• _EXERCISE AIM_: Pick each line that has "right" out of the records.

• _DATA EXTRACT_:

▽

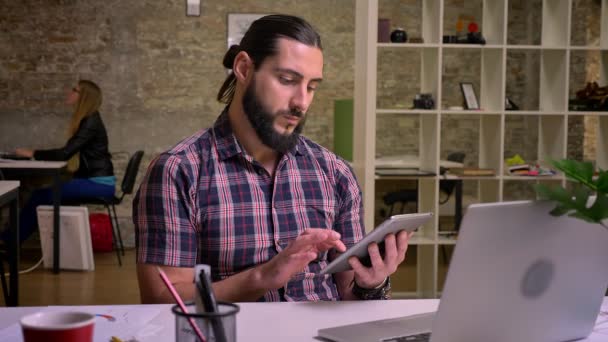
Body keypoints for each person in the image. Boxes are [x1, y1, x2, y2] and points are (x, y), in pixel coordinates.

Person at [134, 14, 412, 303]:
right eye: (288, 80)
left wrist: (371, 284)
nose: (301, 102)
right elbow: (162, 301)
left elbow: (348, 292)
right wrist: (263, 277)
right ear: (244, 68)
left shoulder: (336, 173)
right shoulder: (178, 172)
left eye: (312, 86)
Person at [10, 80, 115, 243]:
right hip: (95, 180)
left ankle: (8, 242)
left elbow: (63, 154)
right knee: (44, 195)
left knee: (40, 195)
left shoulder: (90, 122)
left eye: (75, 90)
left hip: (100, 184)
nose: (70, 92)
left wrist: (33, 153)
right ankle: (12, 241)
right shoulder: (89, 120)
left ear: (84, 97)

△

• _PROBLEM SOLUTION_:
right eye: (288, 80)
right elbow: (162, 301)
right wrist: (263, 277)
right ear: (244, 68)
right shoulder: (178, 172)
right hip: (95, 180)
right knee: (44, 195)
right ankle: (12, 241)
right shoulder: (89, 120)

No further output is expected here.